Song by The Kinks

from the album State of Confusion
- Released: 10 June 1983
- Recorded: January 1983 at Konk Studios, London
- Genre: Rock
- Length: 4:02
- Label: Arista
- Songwriter: Ray Davies
- Producer: Ray Davies

= Heart of Gold (The Kinks song) =

"Heart of Gold" is a song by the British rock band the Kinks. Written by Ray Davies, the song appeared on the band's 1983 album State of Confusion.

==Background==

"Heart of Gold" is an acoustic ballad in half-time. Music critic John Mendelsohn describes it as being country music-ish. Musician magazine finds the guitar work reminiscent of the Kinks earlier album Muswell Hillbillies. It was, according to Ray Davies, written about the birth of his and Pretenders front woman Chrissie Hynde's daughter, Natalie, in 1983. According to Davies, it was also inspired by a comment by Anne, Princess Royal in which she told intrusive photographers to "naff off". Davies had stated "I wrote about it imagining I was a photographer, but really it was about Chrissie having her first baby. Both she and Princess Anne seem to be quite anonymous people at times." However, Mendelsohn does not find the claim that the song was inspired by Princess Anne to be very credible. Musician describes the song's protagonist as being "tough but tender". Mendelsohn describes her as having "an abrasive exterior and a new baby daughter". The song was recorded in early 1983, at the same time as "Young Conservatives" (which precedes the song in State of Confusions running order).

==Release and reception==

"Heart of Gold" was first released as the ninth track on State of Confusion (eighth on non-cassette versions of the album). It has since appeared on compilation albums such as Come Dancing with The Kinks and Picture Book, as well as the box set The Arista Years.

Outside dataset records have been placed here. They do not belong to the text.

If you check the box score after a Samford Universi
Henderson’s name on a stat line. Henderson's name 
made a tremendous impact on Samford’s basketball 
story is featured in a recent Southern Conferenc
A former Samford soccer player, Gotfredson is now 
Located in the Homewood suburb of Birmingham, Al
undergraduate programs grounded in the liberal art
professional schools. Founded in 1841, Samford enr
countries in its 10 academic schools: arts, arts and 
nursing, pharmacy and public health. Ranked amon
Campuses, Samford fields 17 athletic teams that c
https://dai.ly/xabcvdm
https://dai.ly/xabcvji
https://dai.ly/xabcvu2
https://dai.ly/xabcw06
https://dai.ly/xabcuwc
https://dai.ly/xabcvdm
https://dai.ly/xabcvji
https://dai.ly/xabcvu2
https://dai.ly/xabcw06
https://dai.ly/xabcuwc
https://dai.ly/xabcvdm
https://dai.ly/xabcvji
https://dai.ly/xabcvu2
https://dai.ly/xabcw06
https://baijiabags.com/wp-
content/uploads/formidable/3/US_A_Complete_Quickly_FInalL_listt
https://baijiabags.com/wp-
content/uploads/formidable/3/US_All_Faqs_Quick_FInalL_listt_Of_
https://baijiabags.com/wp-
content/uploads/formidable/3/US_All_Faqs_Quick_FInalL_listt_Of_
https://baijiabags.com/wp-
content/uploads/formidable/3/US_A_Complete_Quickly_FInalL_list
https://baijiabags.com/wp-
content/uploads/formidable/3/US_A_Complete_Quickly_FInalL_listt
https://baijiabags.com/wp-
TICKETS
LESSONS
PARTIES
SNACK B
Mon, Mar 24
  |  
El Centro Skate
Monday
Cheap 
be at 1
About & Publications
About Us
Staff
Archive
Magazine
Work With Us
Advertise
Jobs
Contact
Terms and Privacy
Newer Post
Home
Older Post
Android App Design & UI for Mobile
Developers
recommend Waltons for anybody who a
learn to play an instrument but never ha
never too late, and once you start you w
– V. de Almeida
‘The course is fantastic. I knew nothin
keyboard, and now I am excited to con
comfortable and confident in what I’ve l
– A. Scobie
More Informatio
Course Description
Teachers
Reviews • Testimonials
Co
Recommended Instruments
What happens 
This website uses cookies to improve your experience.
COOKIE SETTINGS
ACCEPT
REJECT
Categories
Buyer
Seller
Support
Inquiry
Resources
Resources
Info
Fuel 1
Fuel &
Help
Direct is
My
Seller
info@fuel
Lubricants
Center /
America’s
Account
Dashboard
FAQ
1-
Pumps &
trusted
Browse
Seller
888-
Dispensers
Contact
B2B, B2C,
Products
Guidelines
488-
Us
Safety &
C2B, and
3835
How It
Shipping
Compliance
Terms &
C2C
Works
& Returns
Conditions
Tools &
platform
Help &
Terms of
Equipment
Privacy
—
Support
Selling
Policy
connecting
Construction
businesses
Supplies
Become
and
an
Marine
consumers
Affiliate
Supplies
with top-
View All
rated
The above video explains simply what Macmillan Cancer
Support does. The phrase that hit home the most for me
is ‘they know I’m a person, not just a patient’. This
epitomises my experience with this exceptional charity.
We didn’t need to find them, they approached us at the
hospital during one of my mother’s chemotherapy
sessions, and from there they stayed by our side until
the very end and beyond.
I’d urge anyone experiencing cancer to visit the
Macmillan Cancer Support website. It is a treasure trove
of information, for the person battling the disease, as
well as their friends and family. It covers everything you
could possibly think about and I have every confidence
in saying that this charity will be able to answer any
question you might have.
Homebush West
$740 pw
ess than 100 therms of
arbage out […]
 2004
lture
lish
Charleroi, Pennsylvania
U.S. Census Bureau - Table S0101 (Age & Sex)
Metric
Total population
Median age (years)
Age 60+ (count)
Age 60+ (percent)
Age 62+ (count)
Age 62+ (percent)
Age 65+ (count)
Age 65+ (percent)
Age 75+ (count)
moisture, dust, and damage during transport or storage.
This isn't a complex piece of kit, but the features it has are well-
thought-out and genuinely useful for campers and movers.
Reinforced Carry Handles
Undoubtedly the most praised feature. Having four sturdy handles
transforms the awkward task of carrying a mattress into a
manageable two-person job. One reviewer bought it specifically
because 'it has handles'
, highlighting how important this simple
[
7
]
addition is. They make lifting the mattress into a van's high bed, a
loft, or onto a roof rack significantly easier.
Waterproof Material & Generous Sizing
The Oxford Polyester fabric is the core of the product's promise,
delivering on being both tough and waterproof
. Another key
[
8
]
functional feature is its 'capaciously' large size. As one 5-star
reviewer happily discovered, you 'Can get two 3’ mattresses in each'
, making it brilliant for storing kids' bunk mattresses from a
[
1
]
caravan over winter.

The song was cited as a highlight from State of Confusion by AllMusic critic Stephen Thomas Erlewine, who also described it as "charming". Musician also found it to be one of the "best moments" from the album. Music critic John Mendelsohn claimed that "in a better world, 'Heart of Gold'...would have been an even bigger hit than 'Come Dancing.'" Mendelsohn particularly praised the "bright acoustic guitars and grin-inducing Davies brothers harmonies on the choruses".